Machine learning has started to inform FDA treatment rules, either directly through the use of an algorithm as a screening tool or indirectly based on insights derived from machine learning. Some of the algorithms that have been approved are used in a cardiology and radiology context. In cancer immunotherapy, we have algorithms that can predict your mutation burden and the immunogenicity of these mutations. Some of these could be used as screening tools. Based on these outputs, you might be approved for certain kinds of immunotherapy.
Hopefully, these treatment rules just get better and better as our understanding of the mechanisms improve, because the FDA is going to approve based on some mechanistic and causal understanding. Despite some of these screening tools being neural networks, there's still some kind of underlying mechanism that we're trying to understand with them. Is there a binding going on? Is activation of your immune genes going on? At least within the field of medicine, better understanding of mechanisms will lead to better screening tools. That’s my hope.
How has AI affected how you look at data? Has it opened your mind to new possibilities in your own work?
There's always the fear of are you even looking at the right data? Just because you have an enormous amount of data doesn't mean you'll find the answer to the question you're looking for. There have been times where I've wondered do we even have the right kind of data to answer the question we're thinking about? That goes against the zeitgeist of big data: The larger your data set, the more likely you are to find the answers you’re looking for.
In causal inference, we think a lot about, can we even answer the question we're looking to answer? That's a whole subfield called identification, where we're the naysayers. We have theorems that say even if you have infinite data, if it's not the right kind of data, even the most complex machine learning algorithm is not going to be able to learn anything about what you want to know. The nice thing about causality is that you can get domain experts on board more easily because it's much more intuitive. A lot of it is drawn in terms of pictures and causal diagrams where A is pointing to B or B is pointing to A, and so on.
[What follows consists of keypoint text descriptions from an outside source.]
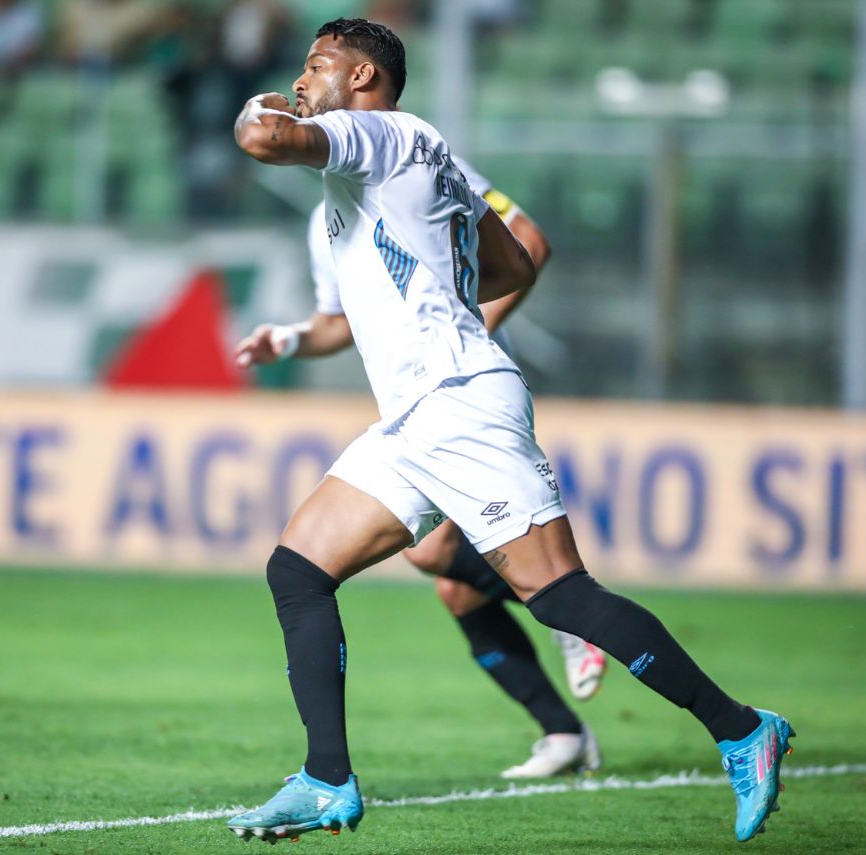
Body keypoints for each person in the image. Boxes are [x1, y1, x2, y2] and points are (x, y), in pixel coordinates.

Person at [226, 17, 793, 845]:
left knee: (560, 593)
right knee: (299, 567)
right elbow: (516, 264)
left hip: (457, 402)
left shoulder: (373, 133)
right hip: (417, 414)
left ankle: (743, 729)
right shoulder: (421, 151)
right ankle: (325, 777)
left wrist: (266, 101)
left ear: (362, 79)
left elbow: (260, 135)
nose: (304, 78)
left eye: (319, 65)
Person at [236, 160, 608, 779]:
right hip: (415, 406)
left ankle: (573, 620)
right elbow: (337, 324)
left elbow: (530, 242)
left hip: (467, 399)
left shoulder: (415, 165)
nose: (304, 95)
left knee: (431, 553)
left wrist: (457, 344)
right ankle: (563, 730)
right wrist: (293, 339)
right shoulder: (321, 218)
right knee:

There's always a lot of talk about, where do humans fit in this loop of AI? I'm a machine learning expert. I'm a causal inference expert. But there are doctors out there who know a heck of a lot more than I do about the human genome and cancer. It would be a shame if the algorithms we’re building aren't able to use their knowledge and have them inform what should be the inputs to the algorithm. They can say, “I try to look for patterns in this kind of data.” There's sort of a hunch if this stuff is useful. So maybe machines should also be looking at similar kinds of things, trying to mimic the process of how a doctor is thinking.
Looking ahead, how might discoveries related to causal inference reduce busy work in fields beyond healthcare?
Causal inference has applications across the empirical and social sciences. In economics, for example, we sometimes try to determine the effect of various policies or programs through small scale randomized controlled trials. These sorts of trials often aren’t ideal. They can disadvantage groups that do not receive the treatment, especially when there’s some prior belief that the new program has some benefit, e.g., a new job training program for folks experiencing homelessness. Causal inference methods can help us compute and gain causal insights about policy decisions from observational data and reduce our reliance on conducting such trials.